Now let’s get baking, grab the ingredients below and i’ll meet you in the kitchen!

Ingredients in Brownie Chocolate Chip Swirl Cookies
The ingredients in these brownie chocolate chip swirl cookies are both simple and wholesome – We’ll be using coconut sugar, ground flax and a blend of almond and coconut flour.
Chocolate Chip Cookie Layer
- coconut sugar
- vanilla
- ground flax
- almond milk
- almond butter
- coconut oil
- almond flour
- oat flour
- baking powder
- salt
- chocolate chips
Brownie Layer
- coconut sugar
- almond butter
- almond milk
- vanilla extract
- almond flour
- cacao powder
- salt
- baking powder
- oat flour

How to make Brownie Chocolate Chip Swirl Cookies
There’s a two step process to make these Brownie Swirl Cookies. First we will make the chocolate chip cookie dough, then the brownie batter, layer the two and roll the dough. Once rolled, we will place it in the freezer for harden, slice then bake!
To start, prepare a baking sheet by lining it with parchment paper. In a large mixing bowl, combine coconut sugar, vanilla extract, almond milk, coconut oil and almond butter. Mix with a whisk until ingredients are well combined.
Next, add in almond flour, oat flour, baking power and salt and using a spatula, mix until ingredients are well incorporated. Fold in chocolate chips last.

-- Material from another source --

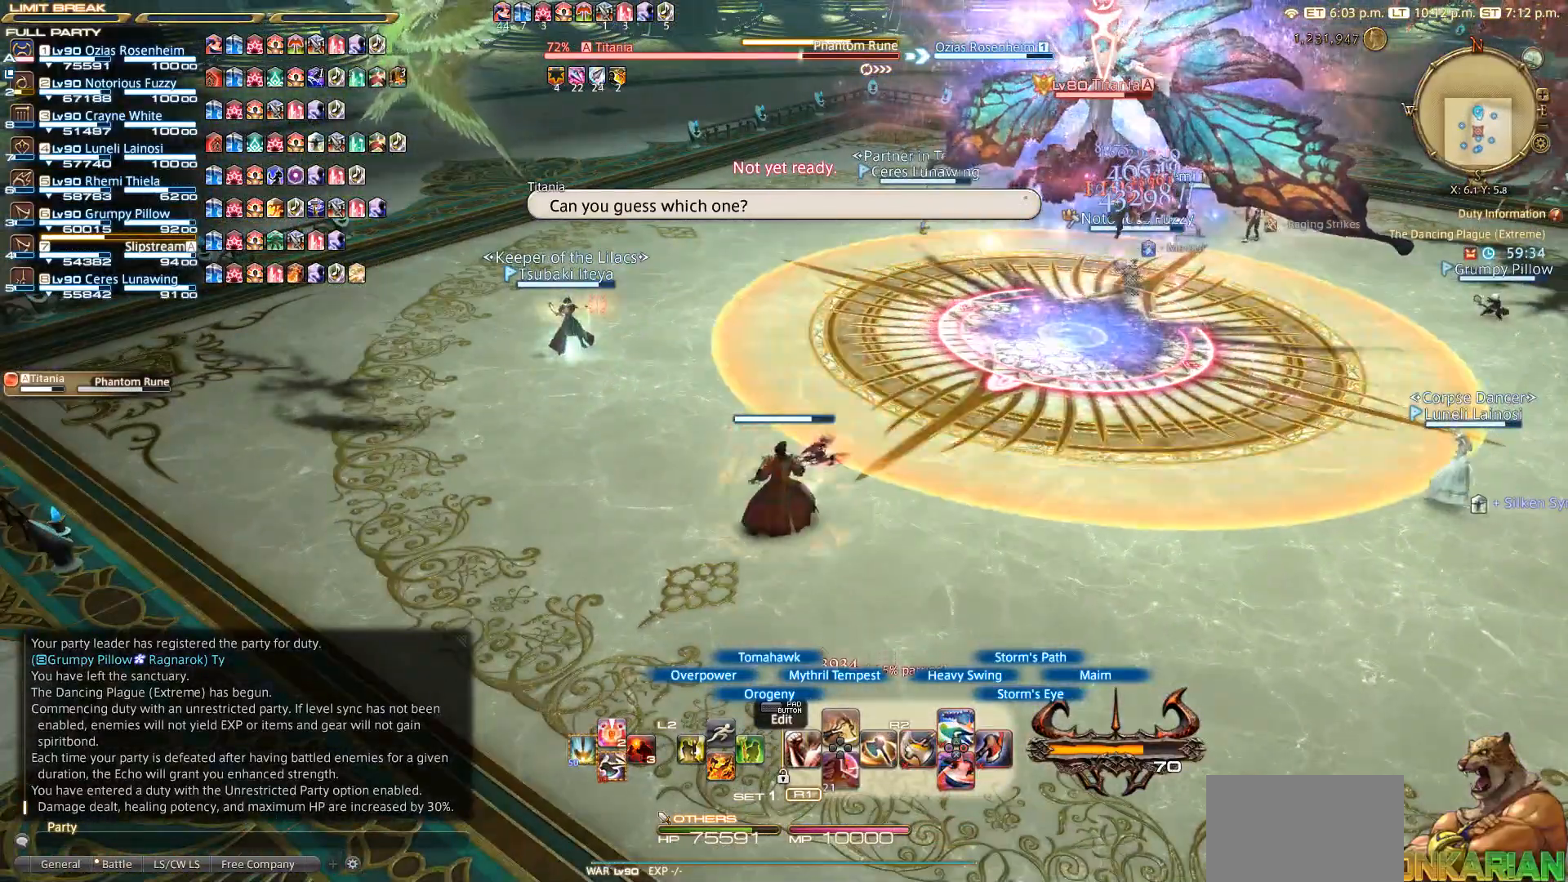
{"dt_ms": 500, "buttons": ["R2"], "left_stick": "center", "right_stick": "center", "events": [[333, "right_stick", "center"]]}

Between two pieces of parchment paper, roll out the cookie dough into a rectangle shape about 1/4″ thick, and set aside.
In the same mixing bowl make the brownie batter by combining coconut sugar, almond butter, almond milk, and vanilla extract. Mix with a whisk until ingredients are well combined.
Next, add in almond flour, oat flour, cacao, salt, and baking powder and mix with a spatula until ingredients are well combined. Batter should be thick.
Evenly spread the brownie batter on top of the cookie dough. Then, using the bottom sheet of parchment tightly roll the dough into a log. Twist the ends and place the cookie dough in the freezer to harden for a minimum of 1 hour.
Preheat the oven to 350F and remove the cookie log from the freezer. Cut about 1/2″ cookies and place them onto the prepared baking sheet thats lined with parchment paper.
Bake the cookies for 17-20 minutes. Let cool for 5 minutes before moving to a cooling rack. These cookies are best stored at room temperature and enjoyed within 4 days.